:: TEXTE DE RÉFÉRENCE ::

Un réveillon pas comme les autres…

Malcolm

 

Ce n’est pas le dernier dont je veux parler ici. Non, ce sont la mésaventure de fin d’année de Pierre et certains des réveillons évoqués dans les billets « de saison » (dont celui d’Anne en tête à tête avec son chéri : c’était aussi mon cas, comme souvent, mais à la maison !), qui ont fait ressurgir chez moi le souvenir d’un réveillon un peu particulier, vieux de… 30 ans.

1994. Petite parenthèse dans mon cursus de coopérant en Afrique et – comme j’ai l’habitude de dire – une sorte de « pain blanc » de mon exercice professionnel. J’ai été affecté début janvier – au retour d’une mission de cinq ans au Tchad – dans une structure de recherche sur les maladies de la chèvre (espèce animale « chouchou » depuis mon enfance…), située à Niort (dans les « Deux Chèvres »), pas trop loin de notre domicile métropolitain. Cela aurait pu être un moment de pur nirvana, n’eût été la survenue cette même année, quatre mois seulement après notre arrivée en France, de l’ignominieux génocide rwandais. J’avais travaillé, et vécu avec ma petite famille, au « Pays des mille collines » pendant quatre ans, de 1984 à 1988. Mes deux collègues les plus proches, Raymond K. et Télesphore R. furent assassinés avec leurs familles dès le 6 avril… Cela a été pendant des semaines, des mois et, pour finir, des années, un grand et violent chambardement intérieur. Un traumatisme dont on ne se relève jamais vraiment… (1)

:::
:: DONNÉES FOURNIES ::

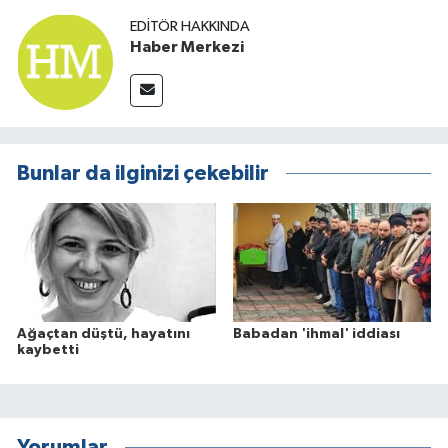
EDITÖR HAKKINDA
Haber Merkezi
Bunlar da ilginizi çekebilir
Ağaçtan düştü, hayatını
Babadan 'ihmal' iddiası
kaybetti
Yorumlar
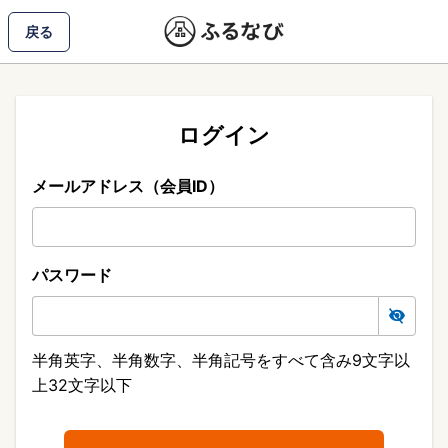
戻る
ログイン
メールアドレス（会員ID）
パスワード
半角英字、半角数字、半角記号をすべて含み9文字以
上32文字以下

:::

* **QUESTIONS**
A. Répondez à ces questions d'après le texte :
(i) Avec qui Anne a-t-elle passé son réveillon ?
(ii) Dans quelle ville se trouve la structure de recherche sur les maladies de la chèvre ?
(iii) De quelle année à quelle année la famille a-t-elle vécu au « Pays des mille collines » ?
B. Citez le texte à partir des mots « Ce n’est pas » et arrêtez-vous après « de… 30 ans. ».

* **RÉPONSES FOURNIES**
A.
(i) En tête à tête avec son chéri.
(ii) À Niort.
(iii) De 1984 à 1988.

B.
Ce n’est pas le dernier dont je veux parler ici. Non, ce sont la mésaventure de fin d’année de Pierre et certains des réveillons évoqués dans les billets « de saison » (dont celui d’Anne en tête à tête avec son chéri : c’était aussi mon cas, comme souvent, mais à la maison !), qui ont fait ressurgir chez moi le souvenir d’un réveillon un peu particulier, vieux de… 30 ans.